Rafael (Lorenzo tr.)/LXXXIII
LXXXIII
215 Desfallecía mi corazón, cuando al octavo día subí su escalera. Estuve mucho tiempo de pie en el desembarque de su puerta sin atreverme a llamar.
Salió alguien y se quedó la puerta abierta. Tuve que entrar. El rostro de monsieur D estaba inexpresivo y ambiguo como el oráculo.
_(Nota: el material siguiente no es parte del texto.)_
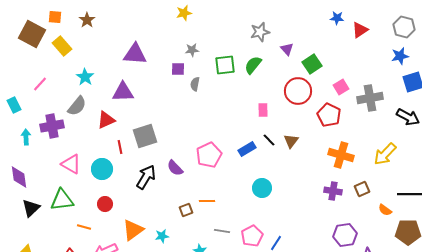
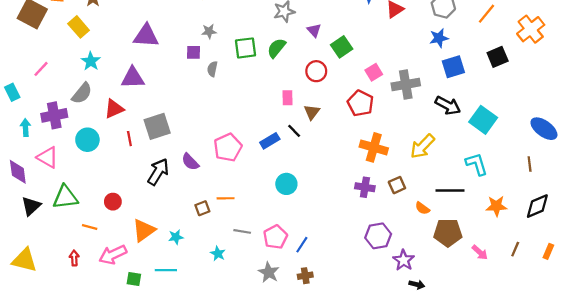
yellow rectangle: (62, 46) -> (79, 27), moved
red circle: (298, 91) -> (316, 71), moved, size x0.7
brown triangle: (291, 141) -> (312, 112), moved
pink triangle: (71, 164) -> (48, 157), moved
cyan circle: (102, 169) -> (87, 140), moved

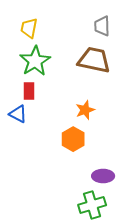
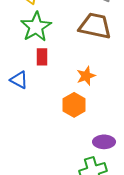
red rectangle: (29, 91) -> (42, 57), moved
Me hizo sentar, y buscando mi volumen, sepultado entre pilas de papeles: "He leído vuestros versos—me dijo—.
No les falta talento, pero les falta estudio. No se parecen en nada a lo que se busca y se admite entre nuestros poetas. No se sabe de dónde habéis tomado el lenguaje, las ideas, las imágenes de esta poesía. No se clasifica en ningún género definido.
Y es lástima, porque tiene armonía. Renunciad a esas novedades que desnaturalizarían el genio francés. Leed a nuestros maestros Delille, Parny, Michaud, Raynouard, Luce de Lancival, Fontanes, que son los poetas queridos del público. Pareceos a alguno si queréis que se os reconozca y se os lea.
Yo os daría un mal consejo si os alentase a publicar este volumen, y os haría un mal servicio publicándolo a mi costa." Hablando así, se levantó y me devolvió el manuscrito. No intenté discutir con el destino: el destino hablaba para mí en los labios de aquel oráculo. Volví a guardar el volumen entre mis ropas. Di las gracias a monsieur D. Le pedí que me disculpase por el tiempo que le había hecho perder, y bajé, con las piernas temblorosas y los ojos húmedos, los peldaños de la escalera.
¡Ah! Si monsieur D, hombre bueno y sensible, protector de las letras, hubiese podido leer en el fondo de mi corazón y comprender que no eran la gloria ni la fortuna lo que iba a mendigar con su obra en la mano aquel joven desconocido, sino que era el amor y la vida lo que yo le pedía, estoy convencido de que habría impreso el volumen. ¡El cielo, siquiera, le habría devuelto el precio!